Guerra de Malvinas: heridas abiertas y deudas pendientes

Se cumple otro aniversario de uno de los delirios más grandes de nuestra historia: el desembarco argentino en Malvinas. El rol de los ex combatientes para que el recuerdo de la guerra sirva también como reflexión.

Por Juan Ignacio Provéndola | Para cualquier argentino, la guerra es el triste recuerdo de una memoria emotiva que hurga entre sus miserias para tratar de comprender lo incomprensible: cómo es que se fue a chocar de cabeza ante la potencia militar más grande de la historia de la humanidad, tal como los libros de historia nos enseñaron que fue la del Gran Bretaña. En Malvinas se mezclan las mieles épicas de las proclamas soberanas (que datan de 1829, cuando el gobierno de Buenos Aires hizo el primer reclamo) con el agrio sabor de un ridículo que podría haberse evitado si es que se tenía algún sentido del desequilibrio diplomático, la disparidad bélica y el horror que implicaba tan delirante empresa.

Conscriptos de 18 años convocados de apuro, sin instrucción ni armamento adecuado, para ser confinados en trincheras improvisadas (los “pozos de zorro”) donde lo mismo los esperaban el cañonazo de un británico, la crueldad de un superior, un estaqueo a la intemperie, el hambre y el frío. O el olvido que tuvieron que padecer en lo sucesivo los ex combatientes, auténticos portadores de una tragedia que el resto de la sociedad asume como propia solo cuando la efeméride se lo recuerda.

En Villa Gesell, los veteranos de guerra fueron siempre los encargados de mantener viva la causa a través del recuerdo, un proceso que recobra nobleza cuando estimula la reflexión crítica sobre una herida que sigue abierta. Los que hicimos el colegio en Gesell en los últimos 20 años recordaremos la visita al aula de algún veterano de Malvinas, algo que habitual en ese entonces. Nosotros, que conocíamos la guerra solo por el cine y los videojuegos, manifestábamos distintas sensaciones ante ese relato que parecía surrealista, en voz de quien había sobrevivido a un horror de dimensiones muy ajenas a nuestro inocente entendimiento prepúber.

Historias que nos resultaban lejanas, pero nunca indiferentes. Podía uno sentir indignación, tristeza, compasión o terror.

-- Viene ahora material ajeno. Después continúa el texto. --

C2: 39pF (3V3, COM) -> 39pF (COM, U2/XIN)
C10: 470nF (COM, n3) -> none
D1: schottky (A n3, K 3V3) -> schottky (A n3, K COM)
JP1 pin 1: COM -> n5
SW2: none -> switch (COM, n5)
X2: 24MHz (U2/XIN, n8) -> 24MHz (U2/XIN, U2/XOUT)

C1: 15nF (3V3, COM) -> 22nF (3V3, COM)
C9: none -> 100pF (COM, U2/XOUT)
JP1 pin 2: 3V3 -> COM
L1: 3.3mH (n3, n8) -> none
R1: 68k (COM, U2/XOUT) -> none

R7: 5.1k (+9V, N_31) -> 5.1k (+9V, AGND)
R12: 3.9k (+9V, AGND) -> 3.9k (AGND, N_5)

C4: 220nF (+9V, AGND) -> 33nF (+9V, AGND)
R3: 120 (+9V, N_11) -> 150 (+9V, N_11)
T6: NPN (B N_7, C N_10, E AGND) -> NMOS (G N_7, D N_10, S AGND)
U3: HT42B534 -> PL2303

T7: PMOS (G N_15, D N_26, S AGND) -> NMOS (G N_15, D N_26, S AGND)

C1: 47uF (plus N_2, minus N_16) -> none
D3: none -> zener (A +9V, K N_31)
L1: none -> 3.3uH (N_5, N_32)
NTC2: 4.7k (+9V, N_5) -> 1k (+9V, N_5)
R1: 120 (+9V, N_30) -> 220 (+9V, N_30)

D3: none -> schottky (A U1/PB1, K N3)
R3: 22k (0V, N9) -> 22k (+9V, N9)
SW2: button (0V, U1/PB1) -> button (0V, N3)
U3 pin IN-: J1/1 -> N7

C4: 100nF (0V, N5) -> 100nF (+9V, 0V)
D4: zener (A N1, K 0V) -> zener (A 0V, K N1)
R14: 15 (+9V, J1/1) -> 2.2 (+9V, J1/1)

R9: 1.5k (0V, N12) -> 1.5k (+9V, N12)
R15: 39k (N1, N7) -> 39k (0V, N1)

Incluso odio, seguramente demarcado por un mandato cultural que tendría que resultarnos absurdo: ¿acaso la única lección que nos dejó una guerra (entendida como la exacerbación de la intolerancia) fue, justamente, más intolerancia?

A diferencia de otros países, que hicieron e incluso hacen de la guerra un estado de normalidad, naciones jóvenes como la nuestra tienen la ventaja de no arrastrar odios bélicos con ningún país vecino (y por eso tendremos una deuda eterna con el Paraguay, quien día a día decide ignorar amablemente la vergüenza que nos pesa por esa guerra infame pensada por Mitre y Sarmiento y apoyada por Brasil y Uruguay). Por supuesto, siempre encontramos otros motivos para alimentar nuestros desprecios cotidianos. Los buscamos allí, en una generosa oferta de estupideces que nos exponen cotidianamente a nuestras imbecilidades más humanas.

El Estado (aunque con un largo camino pendiente) ha ido compensando ciertas deudas morales y humanitarias con quienes fueron obligados a inmolarse en el campo de combate, abrazando una causa pergueñada por la perversidad de un gobierno militar que aspiraba a eternizarse en el poder. La sociedad también evolucionó en su razonamiento. Hoy entendemos con más noción que detrás de esta lucha no hay argumentos bélicos, sino políticos. Que todo se trata de una cuestión de soberanía nacional en la que Argentina, además, se encuentra amparada por resoluciones de la ONU. Sabemos que la ONU es un congreso de burócratas que cada tanto manifiestan cierta sensibilidad levantando la mano en favor de alguna causa postergada. El litigio por Malvinas es una de ellas y se inscribe dentro de una línea que pretende buscar por la vía diplomática aquellas soluciones que la guerra no consiguió.   

Gran parte de ese mérito le cabe a los veteranos de guerra, quienes encontraron distintos modos para mantener visible la memoria humana del conflicto, aquella que dejó como saldo una multitud de ex combatientes con problemas crónicos de salud, discapacidades motrices, trastornos psicológicos y otras aflicciones de por vida. Debajo de las banderas simbólicas de la gesta por Malvinas quedaron miles de personas con el espíritu mutilado. No es héroe sólo aquel que muere en combate, sino también el que sobrevive y vive la vida que le toca de allí en más. Las islas estarán un poco más cerca el día que la sociedad lo reconozca no sólo el 2 de abril, sino los 364 días restantes.